*Written instruction*. Copy out the lines of the records from the one containing "determined by: Judziewicz, E. J." through the one containing "catalogue / barcode: US 444044", both ends included, with no changes.

*Data lines*.
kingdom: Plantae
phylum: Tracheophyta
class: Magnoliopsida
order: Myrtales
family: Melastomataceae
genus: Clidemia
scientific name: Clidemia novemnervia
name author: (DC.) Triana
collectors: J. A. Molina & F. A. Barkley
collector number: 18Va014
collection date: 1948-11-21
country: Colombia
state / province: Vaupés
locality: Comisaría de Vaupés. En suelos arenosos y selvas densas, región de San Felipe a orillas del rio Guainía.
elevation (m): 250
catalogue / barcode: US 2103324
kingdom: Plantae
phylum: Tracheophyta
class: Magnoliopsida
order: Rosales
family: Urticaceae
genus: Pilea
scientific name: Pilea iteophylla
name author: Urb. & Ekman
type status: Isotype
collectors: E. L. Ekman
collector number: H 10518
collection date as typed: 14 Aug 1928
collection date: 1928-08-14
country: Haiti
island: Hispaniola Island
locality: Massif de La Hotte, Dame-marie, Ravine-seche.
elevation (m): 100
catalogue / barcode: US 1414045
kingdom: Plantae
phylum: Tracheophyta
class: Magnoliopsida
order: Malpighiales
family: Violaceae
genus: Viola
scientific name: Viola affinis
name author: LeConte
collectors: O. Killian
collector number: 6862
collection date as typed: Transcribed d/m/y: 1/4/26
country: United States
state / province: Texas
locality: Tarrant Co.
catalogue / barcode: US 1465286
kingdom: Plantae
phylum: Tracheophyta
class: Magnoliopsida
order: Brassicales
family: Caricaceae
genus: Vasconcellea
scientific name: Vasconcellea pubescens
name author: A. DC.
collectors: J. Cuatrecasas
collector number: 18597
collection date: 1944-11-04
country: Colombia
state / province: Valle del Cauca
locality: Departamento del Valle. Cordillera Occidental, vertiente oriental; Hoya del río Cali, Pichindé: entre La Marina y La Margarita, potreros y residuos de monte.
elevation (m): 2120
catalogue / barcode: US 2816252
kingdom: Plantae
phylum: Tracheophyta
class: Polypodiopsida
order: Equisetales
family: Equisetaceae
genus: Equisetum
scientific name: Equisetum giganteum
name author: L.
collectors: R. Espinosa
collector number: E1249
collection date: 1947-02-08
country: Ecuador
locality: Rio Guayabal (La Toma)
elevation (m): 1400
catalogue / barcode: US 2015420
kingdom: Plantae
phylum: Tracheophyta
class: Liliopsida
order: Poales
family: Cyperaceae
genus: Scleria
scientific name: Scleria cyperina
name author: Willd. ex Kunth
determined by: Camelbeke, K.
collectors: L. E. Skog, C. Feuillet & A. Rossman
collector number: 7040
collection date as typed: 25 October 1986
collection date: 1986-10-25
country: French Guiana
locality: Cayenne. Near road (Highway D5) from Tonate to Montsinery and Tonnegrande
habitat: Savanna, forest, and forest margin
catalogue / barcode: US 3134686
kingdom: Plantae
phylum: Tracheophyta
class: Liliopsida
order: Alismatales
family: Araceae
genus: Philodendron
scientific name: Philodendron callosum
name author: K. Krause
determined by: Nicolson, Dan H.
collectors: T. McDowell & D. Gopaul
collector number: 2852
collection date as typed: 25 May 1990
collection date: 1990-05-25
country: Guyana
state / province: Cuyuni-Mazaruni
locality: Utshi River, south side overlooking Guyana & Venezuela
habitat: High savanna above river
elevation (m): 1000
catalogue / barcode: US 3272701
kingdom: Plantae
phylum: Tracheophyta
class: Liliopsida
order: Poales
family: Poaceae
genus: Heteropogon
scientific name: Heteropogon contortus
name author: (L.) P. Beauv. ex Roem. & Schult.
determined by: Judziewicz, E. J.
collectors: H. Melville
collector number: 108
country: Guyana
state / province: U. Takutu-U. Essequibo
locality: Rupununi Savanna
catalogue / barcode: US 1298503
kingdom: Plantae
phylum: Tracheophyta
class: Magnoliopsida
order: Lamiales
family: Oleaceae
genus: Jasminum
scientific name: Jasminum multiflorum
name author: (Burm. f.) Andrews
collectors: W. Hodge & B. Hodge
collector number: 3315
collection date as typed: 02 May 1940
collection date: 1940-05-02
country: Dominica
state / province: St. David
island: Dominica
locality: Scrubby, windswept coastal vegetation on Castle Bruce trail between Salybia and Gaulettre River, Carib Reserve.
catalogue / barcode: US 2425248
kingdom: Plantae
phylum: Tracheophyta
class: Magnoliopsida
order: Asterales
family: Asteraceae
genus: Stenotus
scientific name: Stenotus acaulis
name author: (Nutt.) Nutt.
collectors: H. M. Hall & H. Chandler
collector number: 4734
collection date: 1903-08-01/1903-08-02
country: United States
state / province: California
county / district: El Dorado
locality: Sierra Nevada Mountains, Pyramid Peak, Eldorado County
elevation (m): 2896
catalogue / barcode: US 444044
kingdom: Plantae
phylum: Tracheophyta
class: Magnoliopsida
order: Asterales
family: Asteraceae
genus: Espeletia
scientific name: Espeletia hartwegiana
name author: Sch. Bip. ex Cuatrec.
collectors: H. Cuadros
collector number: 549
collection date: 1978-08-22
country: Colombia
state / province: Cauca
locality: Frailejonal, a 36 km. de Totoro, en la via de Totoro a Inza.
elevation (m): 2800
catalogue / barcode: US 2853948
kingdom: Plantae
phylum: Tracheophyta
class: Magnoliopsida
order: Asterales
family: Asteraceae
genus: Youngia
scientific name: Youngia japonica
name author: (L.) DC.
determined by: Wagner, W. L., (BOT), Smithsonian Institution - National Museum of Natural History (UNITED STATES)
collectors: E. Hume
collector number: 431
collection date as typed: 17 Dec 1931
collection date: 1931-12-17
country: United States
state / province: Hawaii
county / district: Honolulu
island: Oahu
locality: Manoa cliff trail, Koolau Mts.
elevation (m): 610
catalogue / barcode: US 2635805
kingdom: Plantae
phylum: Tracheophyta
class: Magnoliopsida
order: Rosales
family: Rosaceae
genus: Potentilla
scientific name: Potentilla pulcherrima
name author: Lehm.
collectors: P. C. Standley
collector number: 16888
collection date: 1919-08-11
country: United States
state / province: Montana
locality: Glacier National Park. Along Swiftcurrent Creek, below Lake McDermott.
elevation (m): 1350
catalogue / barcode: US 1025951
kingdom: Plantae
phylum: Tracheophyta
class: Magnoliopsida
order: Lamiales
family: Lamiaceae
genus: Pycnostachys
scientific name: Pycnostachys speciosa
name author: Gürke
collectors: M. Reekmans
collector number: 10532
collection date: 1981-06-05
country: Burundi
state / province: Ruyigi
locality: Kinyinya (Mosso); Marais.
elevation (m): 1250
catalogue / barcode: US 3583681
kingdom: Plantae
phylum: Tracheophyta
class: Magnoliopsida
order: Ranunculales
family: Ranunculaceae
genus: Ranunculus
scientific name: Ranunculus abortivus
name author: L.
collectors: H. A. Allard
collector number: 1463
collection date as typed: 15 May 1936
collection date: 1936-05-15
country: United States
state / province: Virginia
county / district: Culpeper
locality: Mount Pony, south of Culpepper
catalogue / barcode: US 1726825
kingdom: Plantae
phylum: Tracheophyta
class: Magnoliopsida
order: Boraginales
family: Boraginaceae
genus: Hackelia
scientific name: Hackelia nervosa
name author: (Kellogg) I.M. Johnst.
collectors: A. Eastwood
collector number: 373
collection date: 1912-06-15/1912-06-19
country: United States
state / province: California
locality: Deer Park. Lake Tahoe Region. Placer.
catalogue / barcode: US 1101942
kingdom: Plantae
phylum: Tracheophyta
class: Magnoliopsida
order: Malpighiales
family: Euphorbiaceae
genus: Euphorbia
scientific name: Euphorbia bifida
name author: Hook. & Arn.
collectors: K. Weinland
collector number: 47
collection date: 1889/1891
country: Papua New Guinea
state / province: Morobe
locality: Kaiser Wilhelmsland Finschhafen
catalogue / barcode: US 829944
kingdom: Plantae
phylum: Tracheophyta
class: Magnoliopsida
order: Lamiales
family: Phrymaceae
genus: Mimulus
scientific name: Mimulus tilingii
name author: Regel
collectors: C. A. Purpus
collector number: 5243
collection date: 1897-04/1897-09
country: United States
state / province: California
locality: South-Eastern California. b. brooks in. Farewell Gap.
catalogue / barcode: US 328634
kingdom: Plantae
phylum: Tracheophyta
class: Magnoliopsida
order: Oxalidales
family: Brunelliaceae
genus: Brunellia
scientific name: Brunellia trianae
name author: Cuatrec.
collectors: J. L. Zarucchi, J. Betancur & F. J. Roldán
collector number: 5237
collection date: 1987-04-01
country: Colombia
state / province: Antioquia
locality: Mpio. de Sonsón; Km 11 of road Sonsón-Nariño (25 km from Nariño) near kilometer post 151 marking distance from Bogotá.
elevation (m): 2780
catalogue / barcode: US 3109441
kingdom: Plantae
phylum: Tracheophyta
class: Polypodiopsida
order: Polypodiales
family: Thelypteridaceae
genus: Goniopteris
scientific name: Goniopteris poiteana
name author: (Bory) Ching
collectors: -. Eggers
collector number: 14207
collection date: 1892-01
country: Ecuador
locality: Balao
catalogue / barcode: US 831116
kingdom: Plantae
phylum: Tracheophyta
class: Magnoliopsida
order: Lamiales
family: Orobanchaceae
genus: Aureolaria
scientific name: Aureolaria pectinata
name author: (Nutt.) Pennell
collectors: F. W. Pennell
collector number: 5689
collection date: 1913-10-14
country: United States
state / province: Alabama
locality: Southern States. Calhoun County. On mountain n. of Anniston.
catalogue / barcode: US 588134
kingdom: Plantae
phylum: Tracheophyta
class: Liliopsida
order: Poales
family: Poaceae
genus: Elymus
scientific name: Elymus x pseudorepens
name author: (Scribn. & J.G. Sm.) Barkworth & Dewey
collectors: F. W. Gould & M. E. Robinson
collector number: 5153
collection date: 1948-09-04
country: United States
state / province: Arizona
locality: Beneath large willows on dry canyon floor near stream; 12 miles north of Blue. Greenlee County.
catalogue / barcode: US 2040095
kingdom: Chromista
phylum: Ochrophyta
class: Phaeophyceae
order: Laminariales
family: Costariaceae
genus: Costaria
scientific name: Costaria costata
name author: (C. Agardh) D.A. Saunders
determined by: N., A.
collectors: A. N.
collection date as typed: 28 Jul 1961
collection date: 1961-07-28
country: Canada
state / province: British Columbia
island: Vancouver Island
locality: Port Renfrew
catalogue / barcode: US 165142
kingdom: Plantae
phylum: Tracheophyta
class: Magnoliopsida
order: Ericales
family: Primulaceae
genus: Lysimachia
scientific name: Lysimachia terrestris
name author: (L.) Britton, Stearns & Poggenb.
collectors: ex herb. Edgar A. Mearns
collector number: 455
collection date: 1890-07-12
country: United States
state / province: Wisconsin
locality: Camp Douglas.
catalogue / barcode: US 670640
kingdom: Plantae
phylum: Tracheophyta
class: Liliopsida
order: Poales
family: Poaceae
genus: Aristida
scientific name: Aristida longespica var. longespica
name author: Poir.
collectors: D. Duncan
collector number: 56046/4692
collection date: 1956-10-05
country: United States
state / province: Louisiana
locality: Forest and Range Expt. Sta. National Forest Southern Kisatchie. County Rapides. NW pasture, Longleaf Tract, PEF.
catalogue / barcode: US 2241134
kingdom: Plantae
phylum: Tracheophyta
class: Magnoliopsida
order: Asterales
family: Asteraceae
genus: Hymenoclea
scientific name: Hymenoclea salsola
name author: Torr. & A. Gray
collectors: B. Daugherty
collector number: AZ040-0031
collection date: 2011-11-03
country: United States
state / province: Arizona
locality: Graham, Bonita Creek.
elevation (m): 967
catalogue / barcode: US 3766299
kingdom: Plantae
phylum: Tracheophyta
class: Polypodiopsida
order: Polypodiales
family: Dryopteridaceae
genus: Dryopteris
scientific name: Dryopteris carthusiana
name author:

*Written reply*.
determined by: Judziewicz, E. J.
collectors: H. Melville
collector number: 108
country: Guyana
state / province: U. Takutu-U. Essequibo
locality: Rupununi Savanna
catalogue / barcode: US 1298503
kingdom: Plantae
phylum: Tracheophyta
class: Magnoliopsida
order: Lamiales
family: Oleaceae
genus: Jasminum
scientific name: Jasminum multiflorum
name author: (Burm. f.) Andrews
collectors: W. Hodge & B. Hodge
collector number: 3315
collection date as typed: 02 May 1940
collection date: 1940-05-02
country: Dominica
state / province: St. David
island: Dominica
locality: Scrubby, windswept coastal vegetation on Castle Bruce trail between Salybia and Gaulettre River, Carib Reserve.
catalogue / barcode: US 2425248
kingdom: Plantae
phylum: Tracheophyta
class: Magnoliopsida
order: Asterales
family: Asteraceae
genus: Stenotus
scientific name: Stenotus acaulis
name author: (Nutt.) Nutt.
collectors: H. M. Hall & H. Chandler
collector number: 4734
collection date: 1903-08-01/1903-08-02
country: United States
state / province: California
county / district: El Dorado
locality: Sierra Nevada Mountains, Pyramid Peak, Eldorado County
elevation (m): 2896
catalogue / barcode: US 444044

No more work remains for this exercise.